How many ways can you arrange nothing?

Question

I have heard that you can arrange nothing in only $~0! = 1$ way. That is, leave it like that, nothing. Is that reasoning correct? I want to understand why there's one way to arrange nothing when there's nothing to be arranged in the first place. You can't arrange something that doesn't exist, right? I hope you help me understand this concept.

Answer 1

First, some conceptual stuff before we come to the actual question. There is an important conceptual difference between the "number of ways to arrange things" and the "number of arrangement", at least in everyday language. The former tells us how many ways there are to do something, while the latter tells us how many ways there for things to be. If you think in the former way, you will (rightly) say that we don't have to actually do anything to "no objects", so there is no way to arrange them. But in math, we have for the most parts abandoned this so called dynamic way of thinking in favor of the latter, static way of thinking. We don't actually count ways to do things. We count the finished states. And here comes a language barrier: mathematicians sometimes still talk in a way that sounds like they think dynamically, but they actually mean it in a static way. So when you hear "number of ways to arrange things" in a mathematical context, what you should take it to mean is "number of finished arrangements".

Now with this conceptual bit out of the way, here is an intuitive explanation why there is one arrangement of nothing:

Imagine a family of $n$ people, seated at a table. The table is surrounded by $n$ chairs. How many possible seating arrangements are there? Of course it's $n!$. And what happens if $n=0$? Then there is a table, but with no chairs and no people. But the empty table is still there, with an "empty" seating arrangement. This is the one arrangement of nothing.
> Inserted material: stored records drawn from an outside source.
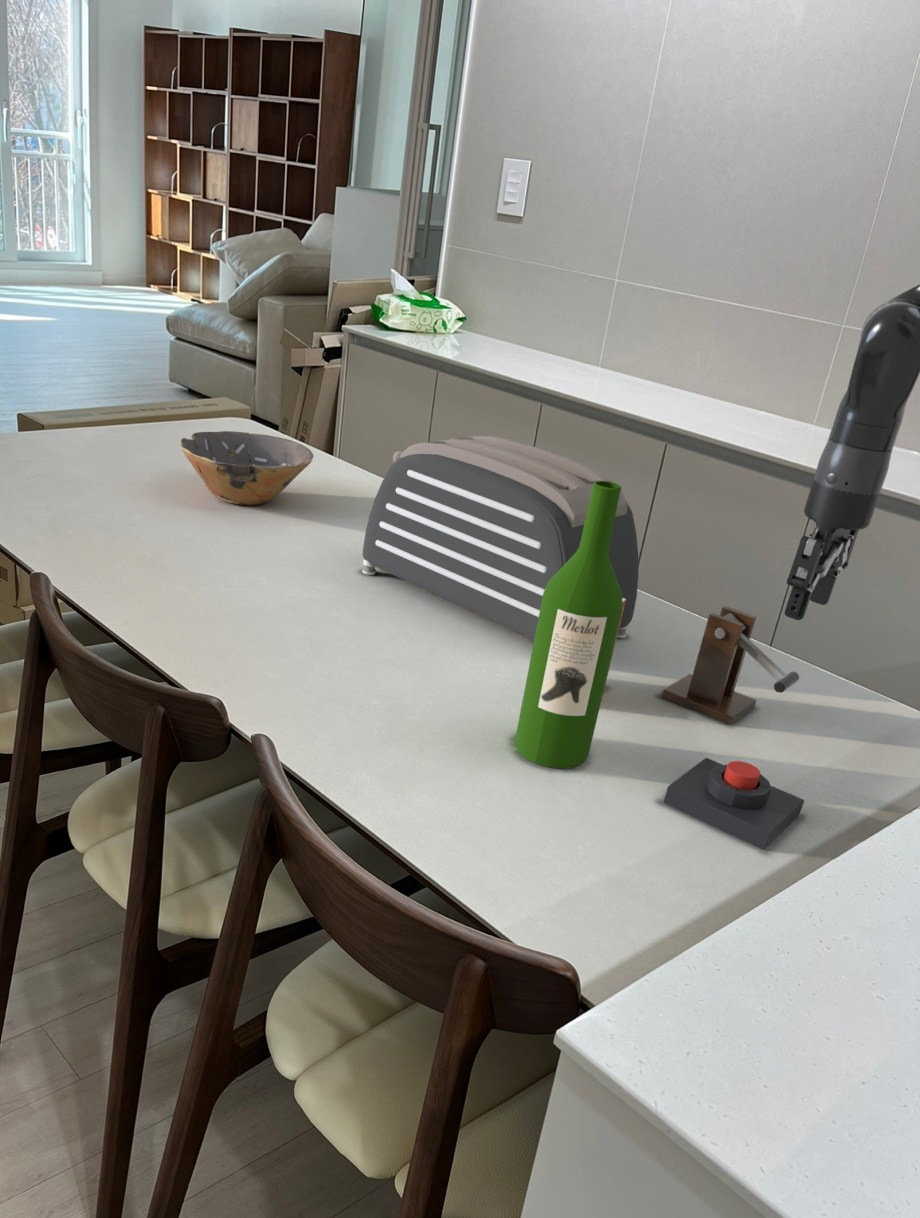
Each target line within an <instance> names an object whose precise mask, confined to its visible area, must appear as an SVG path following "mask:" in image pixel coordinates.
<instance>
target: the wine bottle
mask: <svg viewBox="0 0 920 1218" xmlns="http://www.w3.org/2000/svg"><path fill="white" fill-rule="evenodd" d="M620 491H621V492H622V486H621V485H620V484H619V483H616V482H614V481H612V482H609V481H596V482H594V483H593V489H592V493H591V497H590V502H589V506H588V511H587V515H586V520H585V524H584V529H583V533H582V537H581V542H580V546H579V548H578V550H577V552H576V553H575V554H574V555H573V556H572V557H571V558H570V559H569V560H568V562H567V563H566V564H565V565H564V566H563V567H562V568H561V569H560V570H559V571H558V572H557V573H556V574H555V575H554V576H553V577H552V578H551V579H550V580H549V582H548V584H547V586H546V588H545V591H544V593H543V598H542V603H541V608H540V613H539V618H538V623H537V629H536V634H535V639H533V645H532V650H531V655H530V660H529V666H528V670H527V676H526V679H525V680H526V681H525V687H524V692H523V696H522V701H521V706H520V707H521V708H520V712H519V715H518V716H519V717H518V722H517V727H516V732H515V737H514V745H515V749H516V751H517V752H518V753H519V754H520V755H521V756H522V757H523V758H524V759H526V760H528V761H530V762H532V763H534V764H536V765H539V766H542V767H546V768H551V769H572V768H576V767H579V766H581V765H582V764H584V763H585V762H586V760H587V759H588V757H589V755H590V751H591V746H592V743H593V738H594V734H595V729H596V726H597V721H598V716H599V712H600V708H601V703H602V699H603V695H604V692H605V687H606V685H605V683H606V684H607V681H606V678H607V679H608V676H607V674H608V675H609V672H608V670H609V671H610V668H609V666H610V667H611V664H610V661H611V662H612V660H611V657H612V658H613V656H612V653H613V654H614V652H613V648H614V649H615V647H614V644H615V645H616V643H615V640H616V641H617V639H616V636H617V631H618V627H619V623H620V618H621V614H622V610H623V609H622V591H621V589H620V586H619V583H618V581H617V578H616V576H615V573H614V571H613V568H612V565H611V563H610V560H609V556H608V550H609V545H610V540H611V535H612V530H613V525H614V520H615V515H616V510H617V505H618V500H619V495H620Z"/></svg>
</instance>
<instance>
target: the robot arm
mask: <svg viewBox="0 0 920 1218" xmlns="http://www.w3.org/2000/svg"><path fill="white" fill-rule="evenodd" d="M919 376H920V283H919V284H917V285H915V286H913V287H911V288H909V289H908V290H905V291H903V292H901V293H899V294H898V295H895V296H894V297H892V298H890V299H888V300H887V301H884V302H882V303H881V304H880V305H878V306H877V307H875V309H873V310H872V311H871V312H870V314H868V316H867V317H866V319H865V321H864V322H863V324H862V328H861V331H860V340H859V343H858V347H857V351H856V355H855V358H854V362H853V366H852V369H851V372H850V377H849V381H848V384H847V389H846V391H845V392H844V394H843V395H842V398H841V400H840V402H839V405H838V407H837V410H836V414H835V417H834V419H833V422H832V426H831V429H830V432H829V436H828V438H827V441H826V444H825V446H824V448H823V450H822V451H821V454H820V457H819V460H818V463H817V467H816V470H815V473H814V476H813V479H812V482H811V486H810V488H809V492H808V494H807V498H806V502H805V505H804V509H803V513H804V515H805V517H806V518H807V519H809V520H812V521H813V522H814V524H815V527H814V528H813V532H812V533H809V534H808V536H807V535H803V536H802V537H800V540H799V544H798V547H797V550H796V552H795V556H794V559H793V561H792V565H791V568H790V571H789V574H788V576H787V579H786V585H789V586H790V587H791V591H790V593H789V597H788V600H787V603H786V606H785V610H784V615H785V616H786V617H787V618H790V619H792V620H796V621H801V620H803V619H804V618H805V616H806V612H807V609H808V607H809V604H810V602H813V603H815V604H819V605H821V606H825V605H827V604H828V603H830V599H831V596H832V593H833V590H834V587H835V584H836V581H837V580H838V579H837V578H838V577H840V575H842V573H843V570H846V569H847V567H848V566H849V562H850V559H851V555H852V553H853V549H854V546H855V544H856V540H857V537H858V533H859V531H860V530H865V529H867V528H868V527H869V526H870V524H871V521H872V519H873V516H874V514H875V509H876V507H877V504H878V501H879V498H880V494H881V492H882V489H883V486H884V483H885V481H886V477H887V475H888V471H889V467H890V462H891V457H892V454H893V450H894V446H895V444H896V441H897V438H898V435H899V433H900V429H901V426H902V424H903V420H904V416H905V412H906V406H907V403H908V401H909V399H910V396H911V395H912V392H913V390H914V388H915V386H916V383H917V381H918V380H919V379H918V378H919ZM805 573H806V576H805V578H803V577H802V576H803V575H804V574H805Z"/></svg>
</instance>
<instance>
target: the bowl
mask: <svg viewBox="0 0 920 1218" xmlns="http://www.w3.org/2000/svg"><path fill="white" fill-rule="evenodd" d="M179 447H180V449H181V451H182V452H183V454H184V456H185V457H186V459H187V460H188V461H189V463H190V465H191V466H192V468H193V469H194V470H195V472H196V474H197V475H198V476H199V477H200V479H201V480H202V481H203V483H204V484H205V486H206V488H207V489H208V490H209V491H210V492H211V493H212V495H213V496H215V497H216V498H217V499H219V500H221V501H222V502H225V503H228V504H229V503H230V504H233V505H241V506H246V505H248V506H258V505H262V504H265V503H267V502H268V501H271V500H273V499H274V498H276V497H277V496H279V494H281V493H282V492H283V490H285V488H287V487H288V486H289V485H290V484H291V483H292V482H293V481H294V480H295V479H296V478H297V477H298V476H299V475H300V474H301V473H302V472H303V471H304V470H305V469H306V468H307V467H308V466H309V465H310V464H311V463H312V462H313V459H314V454H313V452H312V450H311V449H309V448H308V447H307V446H306V445H304V444H302V443H299V442H298V441H293V440H291V439H288V438H283V437H279V436H273V435H269V434H260V433H250V432H245V431H235V430H232V431H231V430H229V431H228V430H223V431H221V430H219V431H199V432H194V433H192V434H191V435H190V438H186V437H182V438H181V439H180V441H179Z"/></svg>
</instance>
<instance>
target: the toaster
mask: <svg viewBox="0 0 920 1218" xmlns="http://www.w3.org/2000/svg"><path fill="white" fill-rule="evenodd" d="M392 461H393V463H392V465H391V466H389V468H388V470H387V471H386V474H385V476H384V478H383V480H382V481H381V483H380V486H379V489H378V490H377V493H376V495H375V497H374V500H373V503H372V505H371V509H370V513H369V515H368V519H367V524H366V528H365V533H364V540H363V546H362V558H363V562H362V564H363V566H364V567H363V568H362V573H363V574H364V575H366V576H367V575H368V576H373V575H376V573H377V569H379V570H381V571H384V572H386V573H387V574H389V575H393V576H394V577H397V578H399V579H401V580H403V581H405V582H407V583H410V584H412V585H414V586H417V587H419V588H421V589H423V590H425V591H428V592H429V593H432V594H434V595H436V596H438V597H440V598H443V599H445V600H446V601H450V602H451V603H453V604H455V605H458V606H459V607H462V608H464V609H467V610H469V611H471V612H473V613H475V614H477V615H480V616H481V617H484V618H486V619H488V620H491V621H492V622H495V623H497V624H499V625H500V626H504V627H506V628H508V629H510V630H512V631H514V632H517V633H519V634H521V635H523V636H525V637H527V638H529V639H532V640H534V639H535V634H536V629H537V623H538V618H539V613H540V608H541V603H542V598H543V593H544V591H545V588H546V586H547V584H548V582H549V580H550V579H551V578H552V577H553V576H554V575H555V574H556V573H557V572H558V571H559V570H560V569H561V568H562V567H563V566H564V565H565V564H566V563H567V562H568V560H569V559H570V558H571V557H572V556H573V555H574V554H575V553H576V552H577V550H578V548H579V546H580V542H581V537H582V533H583V529H584V524H585V520H586V515H587V511H588V506H589V502H590V497H591V493H592V489H593V483H594V482H596V481H609V482H613V481H612V480H611V479H609V478H608V477H606V476H605V475H603V474H601V473H600V472H599V471H597V470H595V469H594V468H592V467H590V466H588V465H585V464H584V463H583V464H582V463H581V462H578V461H575V460H573V459H571V458H569V457H566V456H563V455H561V454H557V453H554V452H552V451H549V450H546V449H543V448H540V447H537V446H533V445H529V444H526V443H523V442H519V441H515V440H513V439H508V438H503V437H499V436H495V435H494V436H493V435H469V436H460V437H455V438H450V439H442V440H431V441H426V442H425V441H424V442H418V443H415V444H412V445H409V446H408V447H407V448H405V450H404V451H403V450H398V451H395V452H394V453H393V455H392ZM608 556H609V560H610V563H611V565H612V568H613V571H614V573H615V576H616V578H617V581H618V583H619V586H620V589H621V591H622V598H624V599H626V602H625V606H624V610H623V615H622V619H621V623H620V627H619V631H618V635H617V639H618V638H620V639H623V638H626V637H627V632H626V630H627V629H629V625H630V624H631V622H632V621H633V617H634V614H635V608H636V602H637V597H638V585H639V548H638V538H637V530H636V525H635V519H634V514H633V511H632V509H631V507H630V505H629V503H628V501H627V499H626V498H625V496H624V494H623V492H622V490H621V491H620V495H619V500H618V505H617V510H616V515H615V520H614V525H613V530H612V535H611V540H610V545H609V550H608ZM376 568H377V569H376Z"/></svg>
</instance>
Basically, imagine that the space where the things would be arranged is still there, just empty.

In a rigorous formulation, we can see it this way: every arrangement is a bijective function $f:X\to Y$, where $X$ is the set of family members and $Y$ the set of chairs. Counting arrangements means counting the number of such functions. If $n=0$, both sets are empty (empty set of chairs is the empty table), so the only possible function is the empty function. That's one function/arrangement.

Answer 2

You can see it as the number of different tuples:

For the set $\{1, 2\}$ the possible permutations are $(1,2)$ and $(2,1)$.

For the set $\{\}$ the only possible permutation is $()$

Answer 3

The number of ways to rearrange $n$ items is the number of bijections on $N=\{1,2,\dots,n\}$. That is the number of $F\subset N\times N$ so that

1. for all $k\in N$, there is an $m\in N$ so that $(k,m)\in F$ ($N$ is the domain of $F$)
2. if $(k,m_1)\in F$ and $(k,m_2)\in F$, then $m_1=m_2$ ($F$ is a function)
3. if $(k_1,m)\in F$ and $(k_2,m)\in F$, then $k_1=k_2$ ($F$ is an injection)
4. for all $m\in N$, there is an $k\in N$ so that $(k,m)\in F$ ($F$ is a surjection).

There is only $1$ bijection on the empty set, the empty function, $F=\{\}$. Therefore, the number of ways to rearrange the empty set is $1$.

Answer 4

Stack High School is having tryouts for next year's basketball teams. Interested students line up at the signup table in the gym. Because there are separate boys' and girls' teams, there are two separate lines. The number of possible ways to line up the students is thus $b!g!$, where $b$ is the number of boys and $g$ is the number of girls.

The next day, they have tryouts for (American) football. Because there's not (yet) a girls' team, only boys show up. Thus there are only $b!$ possible ways to line up the students.

But it turns out that our original formula of $b!g!$ is still valid, because $g! = 0! = 1$. Had we defined $0! = 0$ instead, we'd get $b!g! = 0$ instead, which is clearly wrong, because even with no girls there, it still makes sense to ask how many ways we can arrange the boys.

And that's one motivation for saying that “there is one permutation of zero items” or $0!=1$. It may not make much intuitive sense in isolation, but it makes the math work out when there are multiple sets of items to arrange, and one of those sets could be empty.